かっしーの家藤沢館 第3展示室 鵠沼海岸を巡って(その3 鵠沼海岸6・7丁目)

 鵠沼海岸6・7丁目は、鵠沼海岸の中でも北側に広がるエリアです。鵠沼新道が6丁目と7丁目の境界になっていますが、6丁目側はお店などが沿道に多く立地し、大きな公園もあるなど、比較的にぎやかなエリアです。一方、7丁目側はどちらかというと3丁目に似て、静かな住宅地が広がるエリアだといえます。

 それでは、まず6丁目からご紹介していきましょう。下の地図の赤枠で囲ったエリアです。

 このエリアの代表は、八部(はっぺ)公園(通称「鵠沼運動公園」)ということになるでしょう。ここは市の総合運動公園で、野球場、プール(屋外、室内)、テニスコート、ゲートボール場などがあり、緑豊かな芝生が広がる、市民の憩いの場です。このうち野球場は、1998年に開催された、「かながわ・ゆめ国体」の軟式野球会場として整備されました。また、蒸気機関車「しおかぜ号」が静態保存されています。

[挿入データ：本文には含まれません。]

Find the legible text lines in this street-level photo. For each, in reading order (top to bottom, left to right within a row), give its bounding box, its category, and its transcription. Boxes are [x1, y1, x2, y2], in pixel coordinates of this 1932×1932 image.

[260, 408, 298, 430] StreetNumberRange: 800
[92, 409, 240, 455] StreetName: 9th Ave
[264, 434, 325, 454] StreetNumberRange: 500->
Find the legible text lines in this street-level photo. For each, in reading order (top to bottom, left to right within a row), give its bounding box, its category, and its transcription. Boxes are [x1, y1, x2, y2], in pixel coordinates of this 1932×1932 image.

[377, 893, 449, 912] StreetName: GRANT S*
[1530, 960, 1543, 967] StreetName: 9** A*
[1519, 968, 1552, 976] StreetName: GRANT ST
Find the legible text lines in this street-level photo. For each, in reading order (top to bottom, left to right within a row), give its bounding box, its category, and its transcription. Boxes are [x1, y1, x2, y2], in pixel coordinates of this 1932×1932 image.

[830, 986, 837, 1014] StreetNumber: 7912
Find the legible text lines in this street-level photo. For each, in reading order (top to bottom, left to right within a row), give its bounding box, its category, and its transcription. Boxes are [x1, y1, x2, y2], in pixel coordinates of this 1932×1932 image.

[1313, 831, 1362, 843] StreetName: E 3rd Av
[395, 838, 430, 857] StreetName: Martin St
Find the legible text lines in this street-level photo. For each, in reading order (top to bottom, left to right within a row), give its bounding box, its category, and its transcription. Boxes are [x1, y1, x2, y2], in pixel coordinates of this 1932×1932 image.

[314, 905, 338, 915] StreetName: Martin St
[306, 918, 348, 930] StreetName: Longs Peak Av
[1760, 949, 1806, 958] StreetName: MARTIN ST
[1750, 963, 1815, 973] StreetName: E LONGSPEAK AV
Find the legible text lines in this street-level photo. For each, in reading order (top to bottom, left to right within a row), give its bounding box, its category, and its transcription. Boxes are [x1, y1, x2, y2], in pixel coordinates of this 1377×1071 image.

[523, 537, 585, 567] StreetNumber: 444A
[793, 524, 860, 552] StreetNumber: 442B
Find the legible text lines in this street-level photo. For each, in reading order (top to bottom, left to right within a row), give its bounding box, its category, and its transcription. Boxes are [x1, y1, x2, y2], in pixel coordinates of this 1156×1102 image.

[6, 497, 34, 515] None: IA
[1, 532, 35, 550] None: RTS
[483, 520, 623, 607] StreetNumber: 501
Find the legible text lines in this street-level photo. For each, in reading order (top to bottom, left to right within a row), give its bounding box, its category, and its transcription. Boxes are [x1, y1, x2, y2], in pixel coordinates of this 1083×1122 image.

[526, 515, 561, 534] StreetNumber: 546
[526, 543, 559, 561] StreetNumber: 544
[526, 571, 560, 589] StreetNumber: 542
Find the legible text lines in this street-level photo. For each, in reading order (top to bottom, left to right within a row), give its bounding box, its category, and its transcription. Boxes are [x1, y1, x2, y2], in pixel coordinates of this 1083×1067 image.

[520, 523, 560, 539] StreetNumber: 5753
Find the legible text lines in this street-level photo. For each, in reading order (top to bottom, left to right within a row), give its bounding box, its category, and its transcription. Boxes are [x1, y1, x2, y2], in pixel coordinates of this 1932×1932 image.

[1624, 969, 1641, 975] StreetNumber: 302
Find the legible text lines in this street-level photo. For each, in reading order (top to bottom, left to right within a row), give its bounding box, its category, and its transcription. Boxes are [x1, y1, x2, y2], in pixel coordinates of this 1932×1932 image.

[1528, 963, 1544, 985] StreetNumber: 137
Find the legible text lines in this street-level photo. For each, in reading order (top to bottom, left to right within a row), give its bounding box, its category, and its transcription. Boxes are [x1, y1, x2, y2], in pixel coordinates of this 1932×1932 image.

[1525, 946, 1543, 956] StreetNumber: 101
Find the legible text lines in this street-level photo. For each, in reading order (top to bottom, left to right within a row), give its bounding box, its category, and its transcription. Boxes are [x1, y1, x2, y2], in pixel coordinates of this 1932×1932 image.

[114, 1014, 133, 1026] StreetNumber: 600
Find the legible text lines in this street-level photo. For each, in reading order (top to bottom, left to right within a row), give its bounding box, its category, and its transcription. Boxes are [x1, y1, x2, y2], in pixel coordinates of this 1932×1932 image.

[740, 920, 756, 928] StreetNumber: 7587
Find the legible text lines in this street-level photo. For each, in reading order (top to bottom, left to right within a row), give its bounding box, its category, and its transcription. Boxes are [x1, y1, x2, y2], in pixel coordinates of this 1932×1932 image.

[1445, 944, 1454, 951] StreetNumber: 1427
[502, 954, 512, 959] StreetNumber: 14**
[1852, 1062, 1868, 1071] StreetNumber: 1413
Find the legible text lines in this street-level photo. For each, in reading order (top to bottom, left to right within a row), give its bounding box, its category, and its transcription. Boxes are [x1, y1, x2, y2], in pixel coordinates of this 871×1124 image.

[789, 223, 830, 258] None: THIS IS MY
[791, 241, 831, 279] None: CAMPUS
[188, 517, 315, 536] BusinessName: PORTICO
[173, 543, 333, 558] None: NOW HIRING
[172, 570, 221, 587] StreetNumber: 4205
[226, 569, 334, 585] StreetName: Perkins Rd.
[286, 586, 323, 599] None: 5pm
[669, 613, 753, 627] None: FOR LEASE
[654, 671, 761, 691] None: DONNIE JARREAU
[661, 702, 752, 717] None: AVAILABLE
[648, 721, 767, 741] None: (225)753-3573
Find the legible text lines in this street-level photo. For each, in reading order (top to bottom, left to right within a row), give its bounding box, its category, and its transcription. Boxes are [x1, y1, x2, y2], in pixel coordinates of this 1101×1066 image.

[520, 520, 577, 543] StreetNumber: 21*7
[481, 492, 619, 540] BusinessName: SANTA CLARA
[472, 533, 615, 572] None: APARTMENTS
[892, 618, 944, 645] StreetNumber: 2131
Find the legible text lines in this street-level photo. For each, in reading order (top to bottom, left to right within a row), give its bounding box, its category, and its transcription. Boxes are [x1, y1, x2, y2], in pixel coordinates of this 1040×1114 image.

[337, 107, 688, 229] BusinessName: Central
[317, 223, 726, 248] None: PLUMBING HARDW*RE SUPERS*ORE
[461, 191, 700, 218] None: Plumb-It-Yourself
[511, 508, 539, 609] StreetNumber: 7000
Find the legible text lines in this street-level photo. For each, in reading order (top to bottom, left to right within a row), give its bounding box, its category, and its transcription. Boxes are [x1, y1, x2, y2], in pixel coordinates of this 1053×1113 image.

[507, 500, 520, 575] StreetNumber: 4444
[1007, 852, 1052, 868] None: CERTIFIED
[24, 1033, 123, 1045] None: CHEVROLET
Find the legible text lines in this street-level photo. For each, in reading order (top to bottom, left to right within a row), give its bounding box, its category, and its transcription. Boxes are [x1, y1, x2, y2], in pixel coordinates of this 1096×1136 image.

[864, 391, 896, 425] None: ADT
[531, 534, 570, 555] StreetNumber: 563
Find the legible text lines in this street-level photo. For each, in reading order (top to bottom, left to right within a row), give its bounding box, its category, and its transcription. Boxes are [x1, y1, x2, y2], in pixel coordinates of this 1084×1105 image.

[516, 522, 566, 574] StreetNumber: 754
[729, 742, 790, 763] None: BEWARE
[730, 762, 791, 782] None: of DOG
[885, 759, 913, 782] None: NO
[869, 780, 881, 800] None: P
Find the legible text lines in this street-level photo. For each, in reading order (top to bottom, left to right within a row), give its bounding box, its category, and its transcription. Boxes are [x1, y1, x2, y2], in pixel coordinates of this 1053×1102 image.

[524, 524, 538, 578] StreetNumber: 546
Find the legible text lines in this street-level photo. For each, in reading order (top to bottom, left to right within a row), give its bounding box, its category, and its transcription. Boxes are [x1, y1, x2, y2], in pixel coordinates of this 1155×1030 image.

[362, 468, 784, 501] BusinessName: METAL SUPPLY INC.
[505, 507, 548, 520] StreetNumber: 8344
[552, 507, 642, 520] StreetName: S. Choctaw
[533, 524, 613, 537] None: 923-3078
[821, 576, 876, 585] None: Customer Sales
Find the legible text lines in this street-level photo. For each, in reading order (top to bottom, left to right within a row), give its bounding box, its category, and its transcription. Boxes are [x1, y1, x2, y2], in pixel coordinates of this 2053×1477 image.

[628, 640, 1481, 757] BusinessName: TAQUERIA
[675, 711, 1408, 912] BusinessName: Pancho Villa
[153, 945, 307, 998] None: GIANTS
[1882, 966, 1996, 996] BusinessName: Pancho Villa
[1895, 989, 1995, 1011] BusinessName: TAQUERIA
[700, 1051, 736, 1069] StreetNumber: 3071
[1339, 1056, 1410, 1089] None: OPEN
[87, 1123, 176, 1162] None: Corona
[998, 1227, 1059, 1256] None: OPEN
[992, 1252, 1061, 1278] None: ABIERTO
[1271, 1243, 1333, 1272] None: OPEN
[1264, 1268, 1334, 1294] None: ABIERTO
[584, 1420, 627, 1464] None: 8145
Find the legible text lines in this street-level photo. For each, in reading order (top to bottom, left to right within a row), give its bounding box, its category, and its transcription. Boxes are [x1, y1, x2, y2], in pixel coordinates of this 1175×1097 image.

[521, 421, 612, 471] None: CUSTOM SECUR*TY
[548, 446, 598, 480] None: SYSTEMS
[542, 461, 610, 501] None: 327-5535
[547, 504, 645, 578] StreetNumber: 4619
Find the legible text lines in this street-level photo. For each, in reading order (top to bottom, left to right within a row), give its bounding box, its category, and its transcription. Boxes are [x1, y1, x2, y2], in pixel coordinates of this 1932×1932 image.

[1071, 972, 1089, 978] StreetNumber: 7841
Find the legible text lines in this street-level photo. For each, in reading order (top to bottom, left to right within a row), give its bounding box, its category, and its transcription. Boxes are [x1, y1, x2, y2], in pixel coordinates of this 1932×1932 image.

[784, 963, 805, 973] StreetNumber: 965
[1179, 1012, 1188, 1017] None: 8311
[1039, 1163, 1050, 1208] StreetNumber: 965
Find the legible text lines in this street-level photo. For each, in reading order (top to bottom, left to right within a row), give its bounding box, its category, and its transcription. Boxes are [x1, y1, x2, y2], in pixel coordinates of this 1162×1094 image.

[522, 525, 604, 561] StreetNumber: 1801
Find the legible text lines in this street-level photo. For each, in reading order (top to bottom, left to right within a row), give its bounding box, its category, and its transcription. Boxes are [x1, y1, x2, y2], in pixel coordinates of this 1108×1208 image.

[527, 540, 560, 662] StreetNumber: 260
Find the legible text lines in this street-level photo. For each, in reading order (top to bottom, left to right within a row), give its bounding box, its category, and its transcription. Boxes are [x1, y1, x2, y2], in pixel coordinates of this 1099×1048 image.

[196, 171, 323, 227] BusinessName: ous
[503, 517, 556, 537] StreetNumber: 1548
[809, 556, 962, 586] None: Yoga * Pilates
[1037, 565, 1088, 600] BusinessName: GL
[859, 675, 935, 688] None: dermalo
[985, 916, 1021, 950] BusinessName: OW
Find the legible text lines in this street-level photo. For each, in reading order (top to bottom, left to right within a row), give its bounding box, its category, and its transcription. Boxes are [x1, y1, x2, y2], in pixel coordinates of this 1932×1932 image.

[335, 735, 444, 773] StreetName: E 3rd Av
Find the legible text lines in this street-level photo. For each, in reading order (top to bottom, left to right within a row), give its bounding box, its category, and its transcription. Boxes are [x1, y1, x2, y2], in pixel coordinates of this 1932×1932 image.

 鵠沼海岸駅から八部公園に行くには、鵠沼銀座(マリンロード)をずっと西に(すなわち、駅を出て右に)進み、鵠沼新道を越えるとすぐですが、この鵠沼新道との交差点(鵠沼運動公園交差点)には、横断地下道が造られています。自転車でも渡れるように、スロープのついた大きな地下道です。
 この地下道の建設はもう30年近く前になりますが、悲しい歴史が秘められています。夏休みを迎え、八部公園のプールは大勢の子供達で賑わいますが、その当時、駅の方からこのプールへ行こうとした小学生が、この交差点を渡ろうとして車にはねられ、亡くなったのです。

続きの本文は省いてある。